WEBINAR: The Economic Costs of the Pandemic: Catholic Social Teaching and Economics in Dialogue

Jesus Fernandez-VillaverdeUniversity of Pennsylvania
Joseph KaboskiUniversity of Notre Dame
Casey MulliganUniversity of Chicago
Cosponsored by America Media, CREDO, the Beatrice Institute, the Saint Benedict Institute, the Collegium Institute, the Nova Forum, and the Saint Paul's Catholic Center.
COVID-19 has put much of the world on standstill for the sake of reducing the risk to some of its citizens. What has been the cost of this in terms of economic recession, unemployment, human suffering, and even mortality? When the pandemic subsides, will government action be justified or will it have aggravated human suffering in an "economy that kills”? How do we measure or place values on the tradeoffs in terms of lives saved versus economic costs and human suffering? Join us for a dialogue between Economists Jesus Fernandez-Villaverde (Penn), Joseph Kaboski (Notre Dame) and Casey Mulligan (University of Chicago) on Economics, Catholic Social Thought, and the cost of the pandemic.
Jesus Fernandez-Villaverde is Professor of Economics at the University of Pennsylvania. He serves as a Research Associate of the National Bureau of Economic Research, Penn’s Population Studies Center, and the Centre for Economic Policy Research. His research focuses primarily on the computation and estimation of dynamic stochastic general equilibrium (DSGE) models. He is co-author ofMacroeconomics: A Dynamic Approach (Forthcoming from Princeton University Press).
Joseph Kaboski is the David F. and Erin M. Seng Foundation Professor of Economics in the Department of Economics at the University of Notre Dame. He holds a PhD from the University of Chicago. Kaboski's research focuses on growth, development, and international economics. In 2012, he was awarded the prestigious Frisch Medal for the best paper in the journal Econometrica and has published scholarly articles in many other journals, including the American Economic Review and The Review of Economic Studies. He is the president of CREDO, a past consultant to Catholic Relief Services, and is currently a Consultant to the USCCB, Committee on Domestic Justice and Human Development.

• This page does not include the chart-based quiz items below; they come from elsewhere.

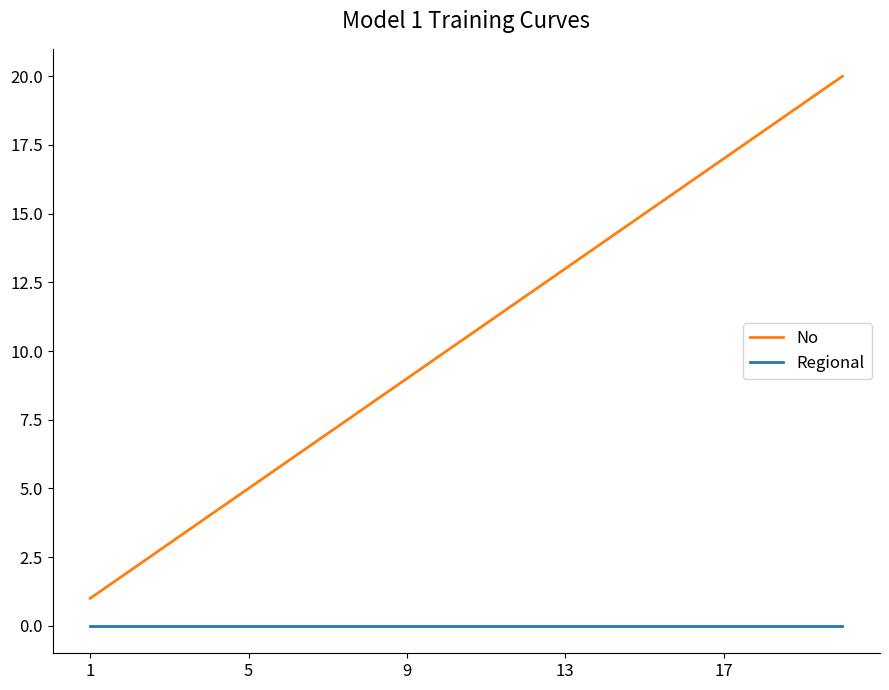

True or false: Regional and No intersect in this chart.

False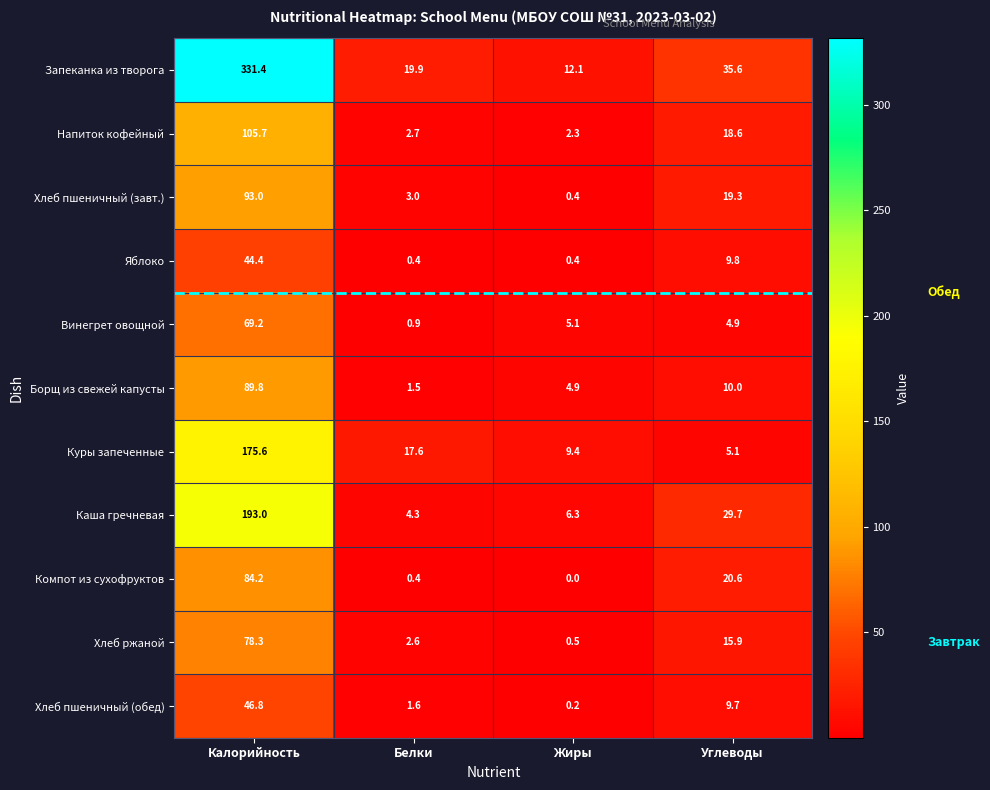

Which series has the widest spread of values?

Запеканка из творога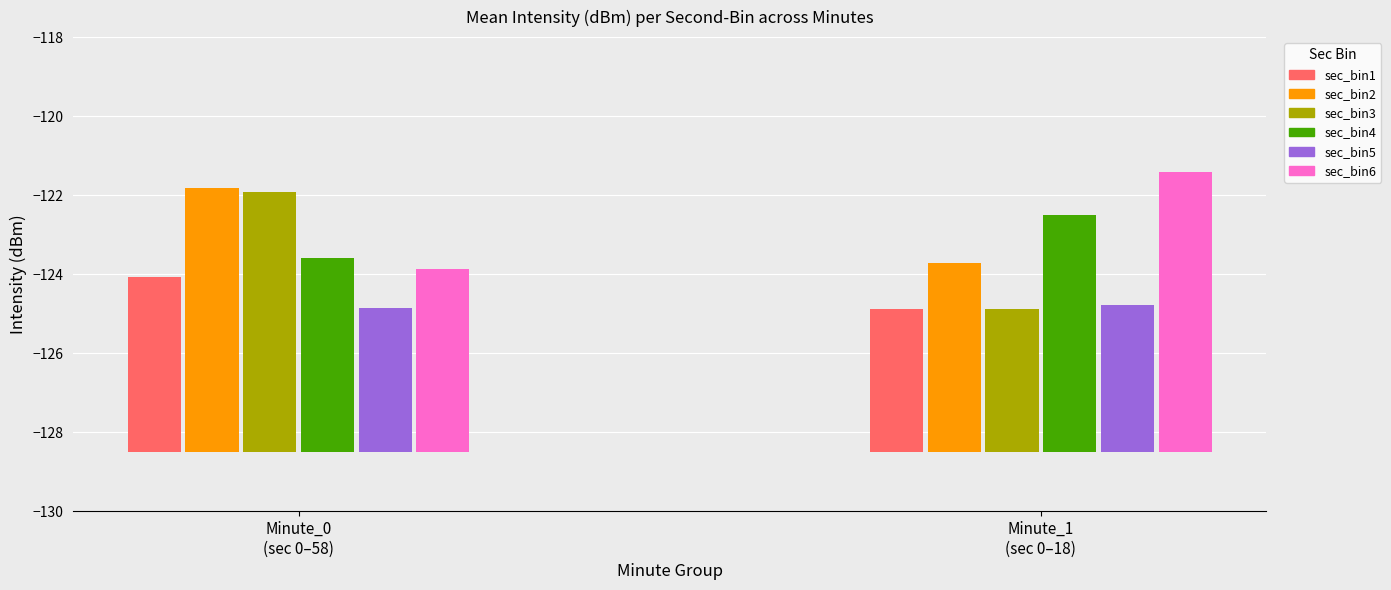

How many bars are there in each group?

6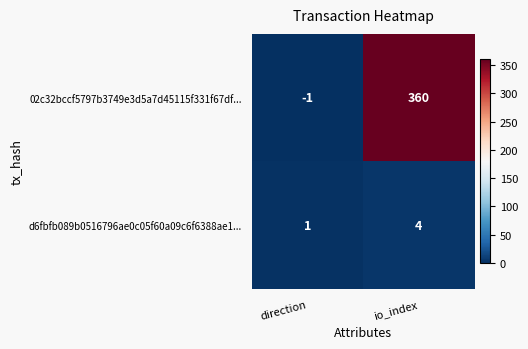

Which series has the widest spread of values?

02c32bccf5797b3749e3d5a7d45115f331f67df...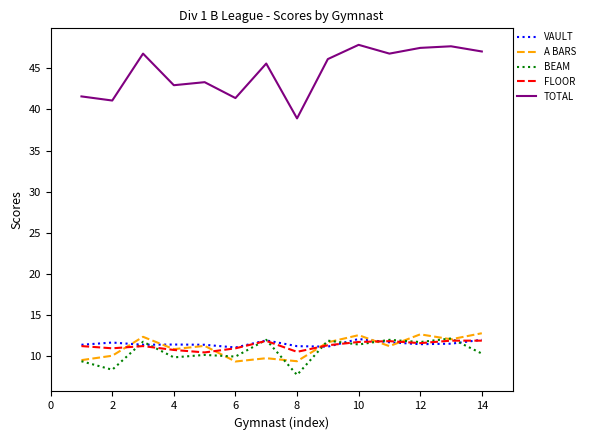

Count the number of data series in this chart.

5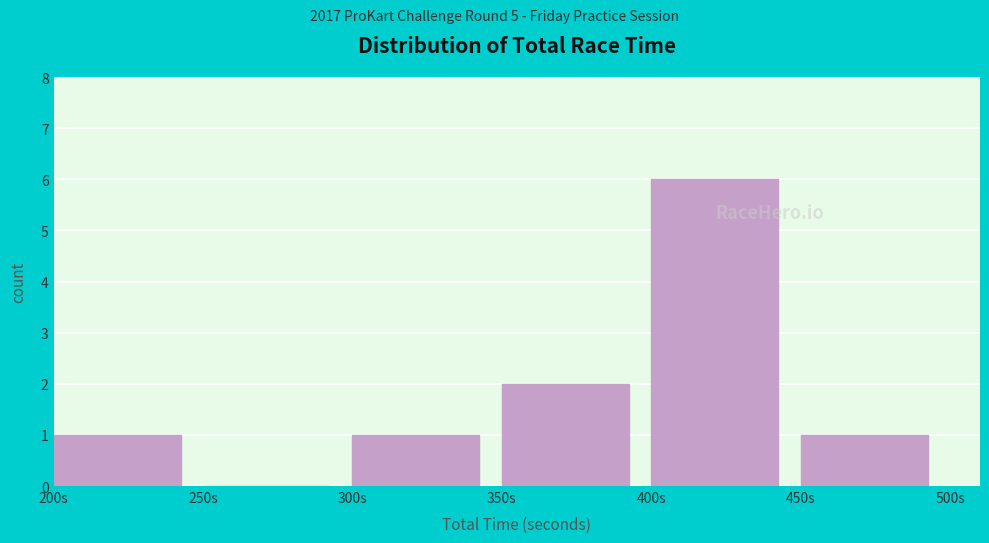

Which range on the x-axis has the tallest bar?

400 to 450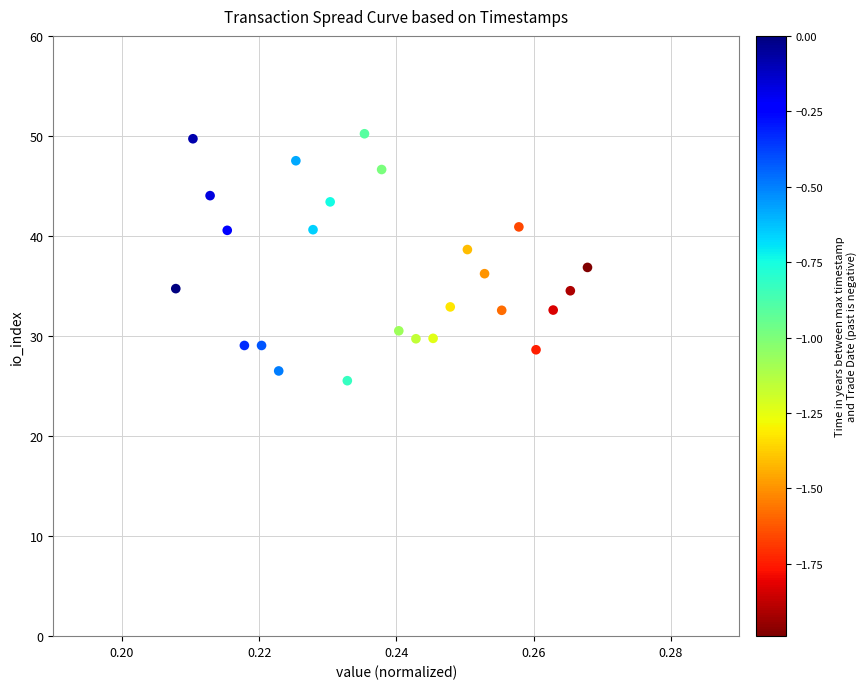

What is the range of Y values (max minus min)?

24.7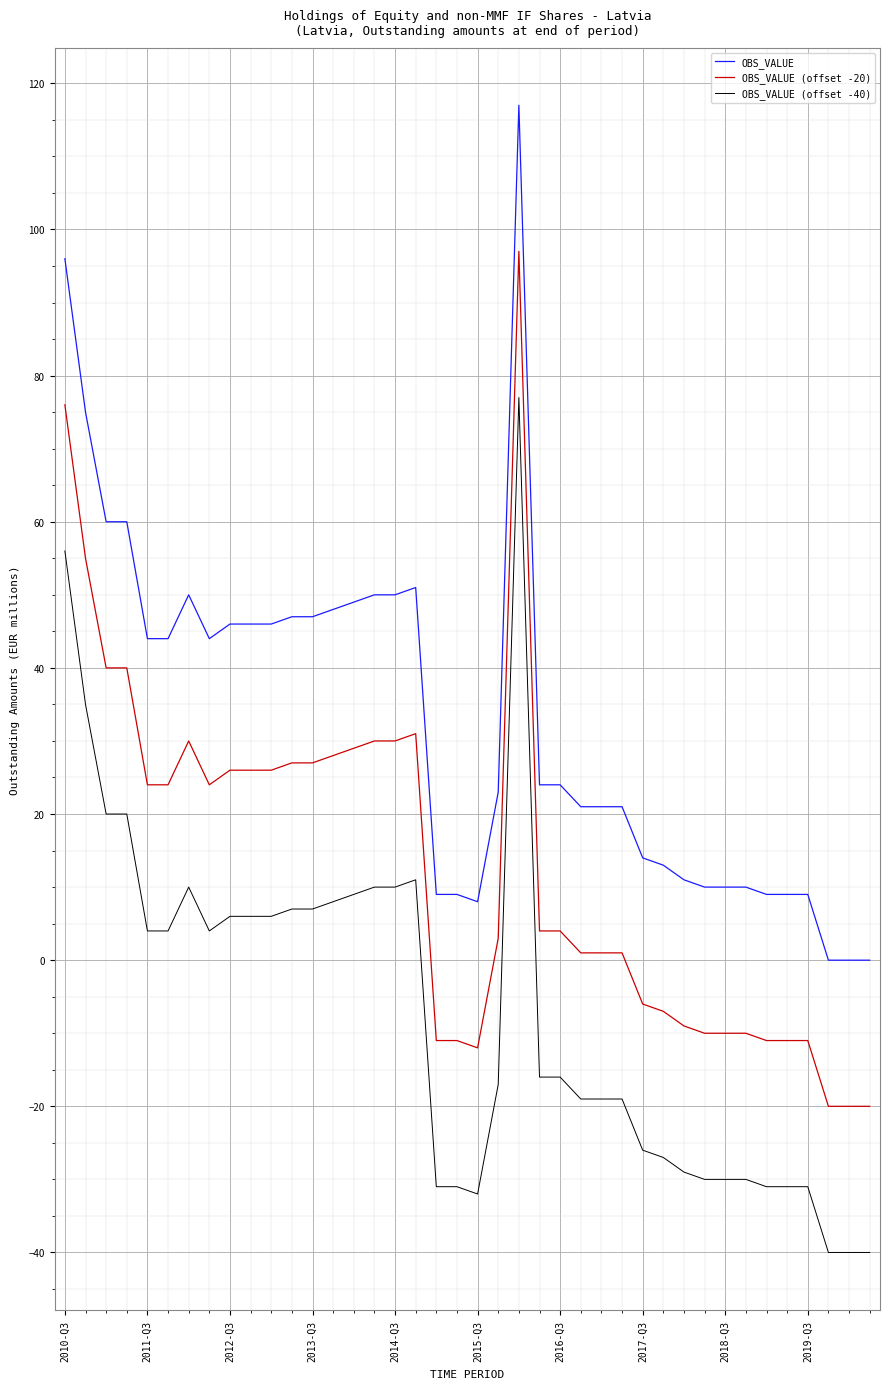

What is the minimum value for OBS_VALUE (offset -20)?

-20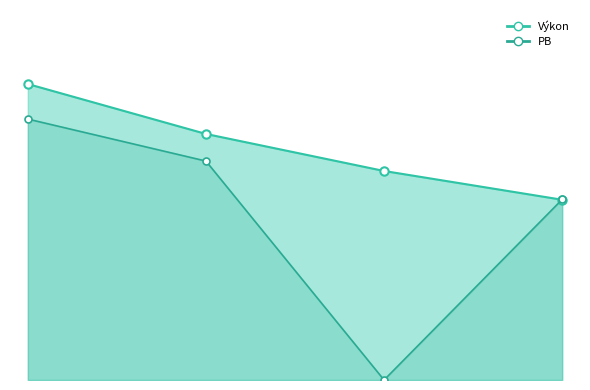

Reading left to right, transcribe all the data shown in this chart.

Výkon: Gergovský Jozef Daniel=8.9	Kniš Lukáš=7.4	Guman Ivo=6.3	Kolpak Alexander=5.5
PB: Gergovský Jozef Daniel=7.9	Kniš Lukáš=6.6	Guman Ivo=0.0	Kolpak Alexander=5.5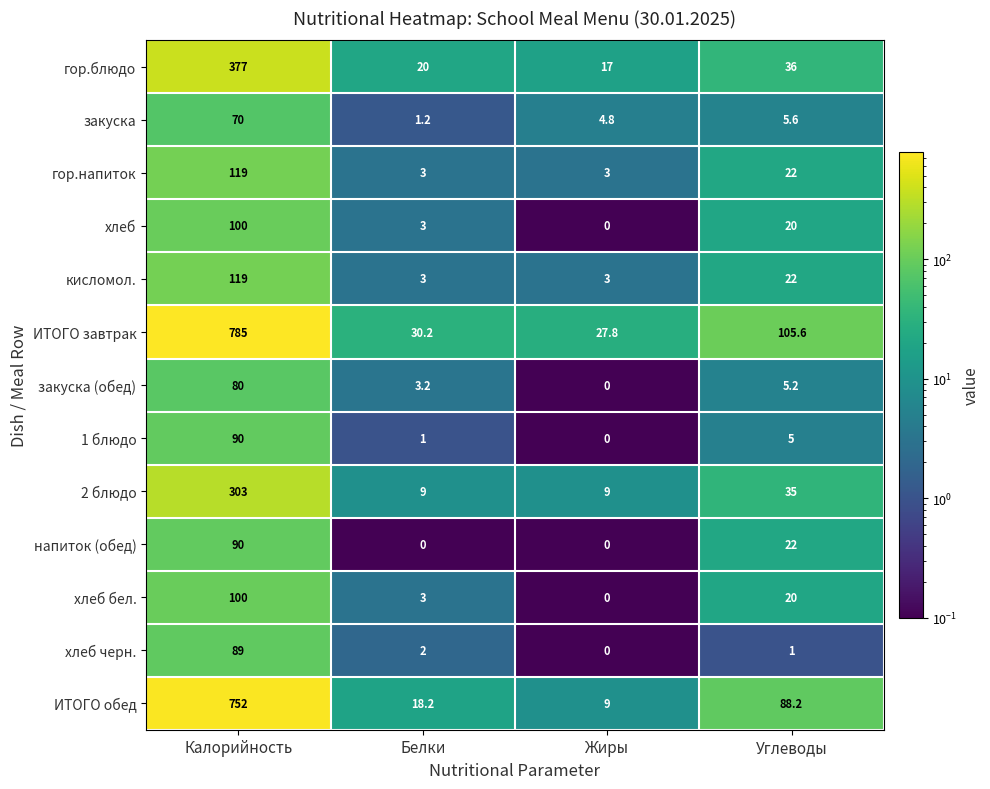

Is it true that закуска (обед) equals 5.2 at Углеводы?

True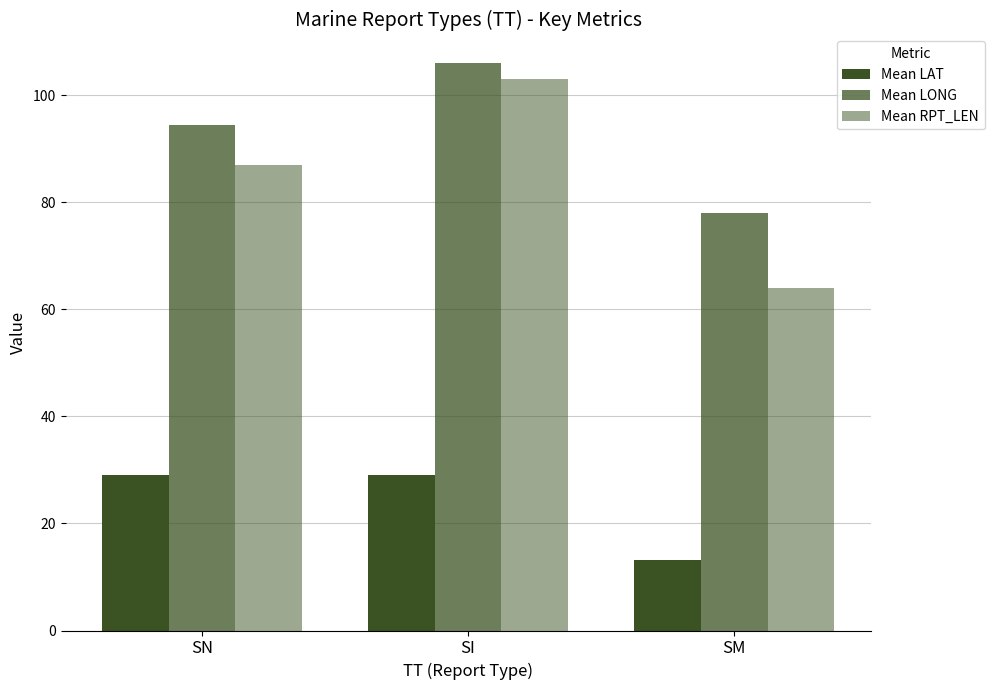

What is the label of the 1st bar from the left?

SN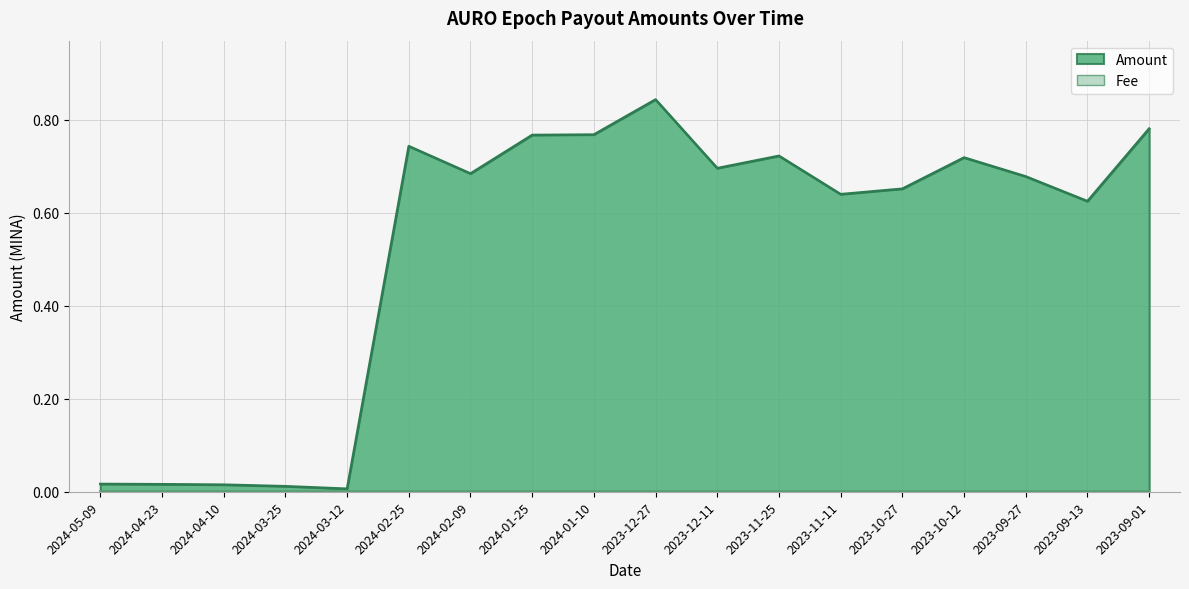

True or false: the data has more than 2 interior local peaks.

True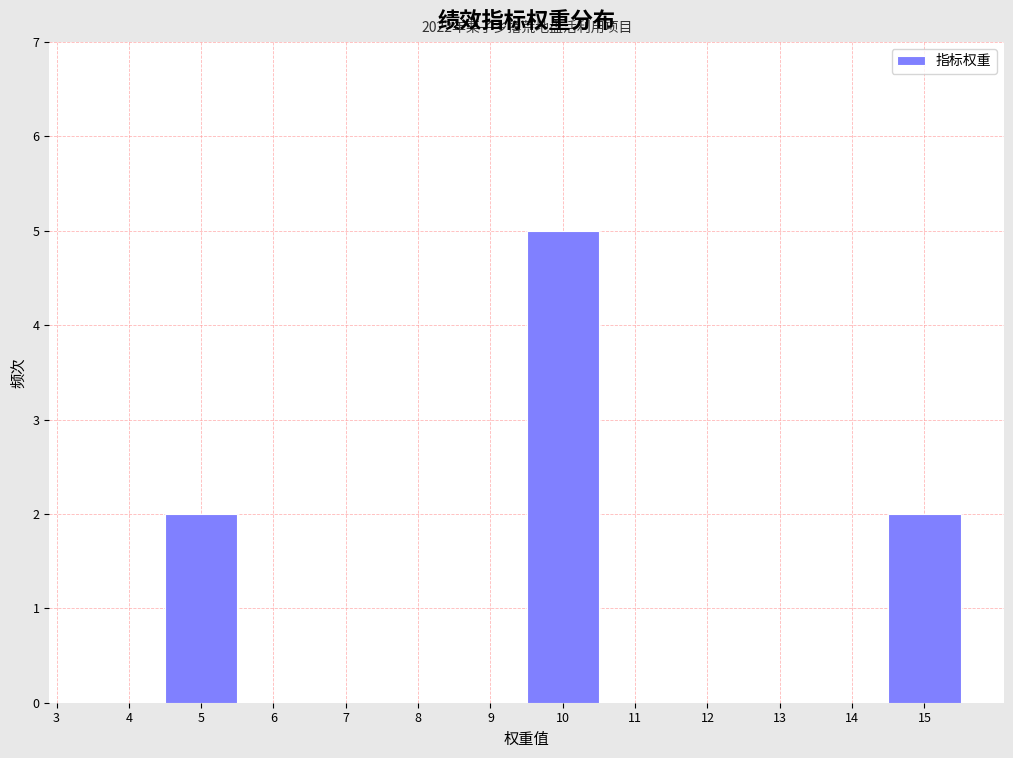

Which range on the x-axis has the tallest bar?

9.5 to 10.5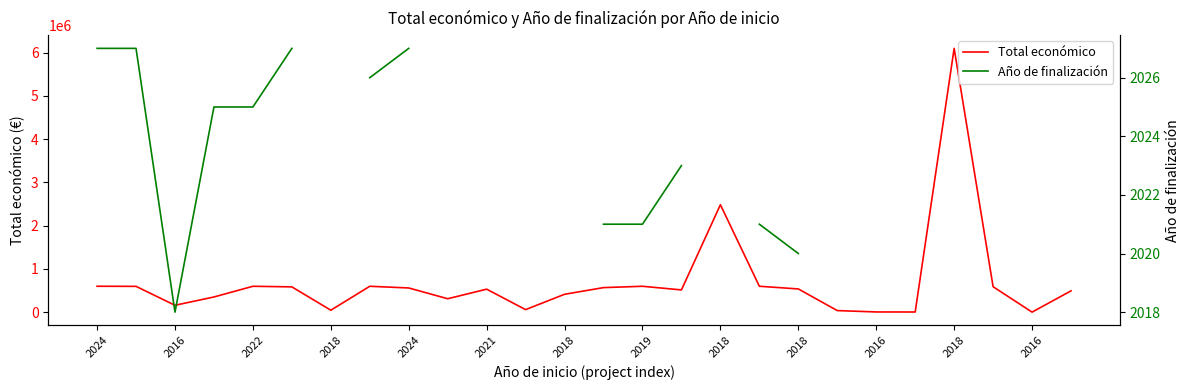

True or false: Total económico and Año de finalización cross at least once.

False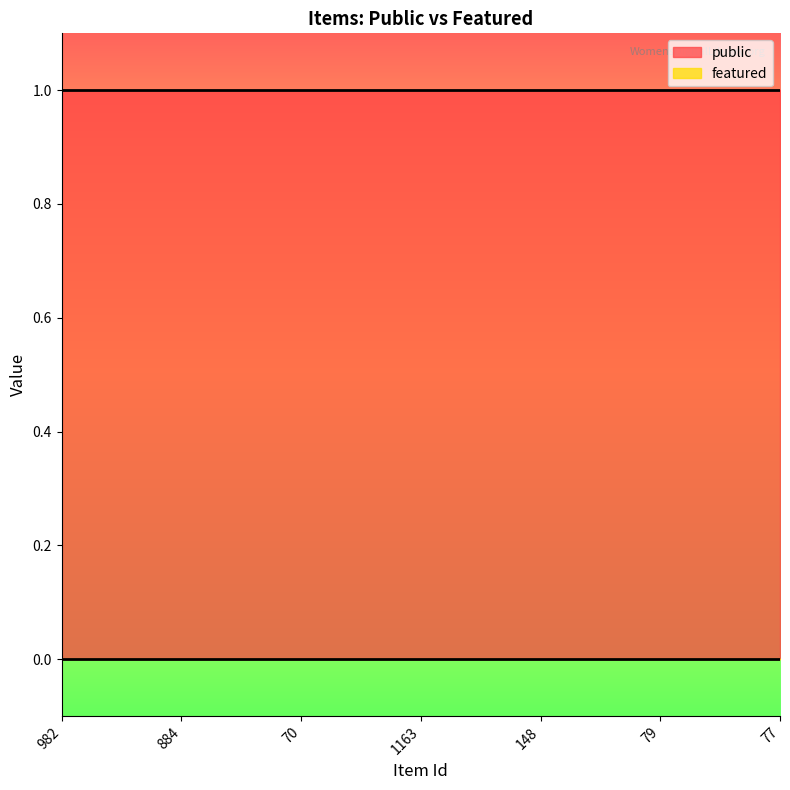

What is the label of the 7th point from the left?

77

Casey B. Mulligan, Professor of Economics at the University of Chicago, received his Ph.D. in economics from the University of Chicago in 1993. He has also served as Chief Economist of the White House Council of Economic Advisers and as a visiting professor teaching public economics at Harvard University, Clemson University, and the Irving B. Harris Graduate School of Public Policy Studies at the University of Chicago. Mulligan's research covers capital and labor taxation, the gender wage gap, health economics, Social Security, voting and the economics of aging. He is author of Side Effects and Complications, The Redistribution Recession, Parental Priorities and Economic Inequality, and most recently co-wrote Chicago Price Theory. He has also written numerous opeds and blog entries for the New York Times, the Wall Street Journal, the New York Post, and the Chicago Tribune.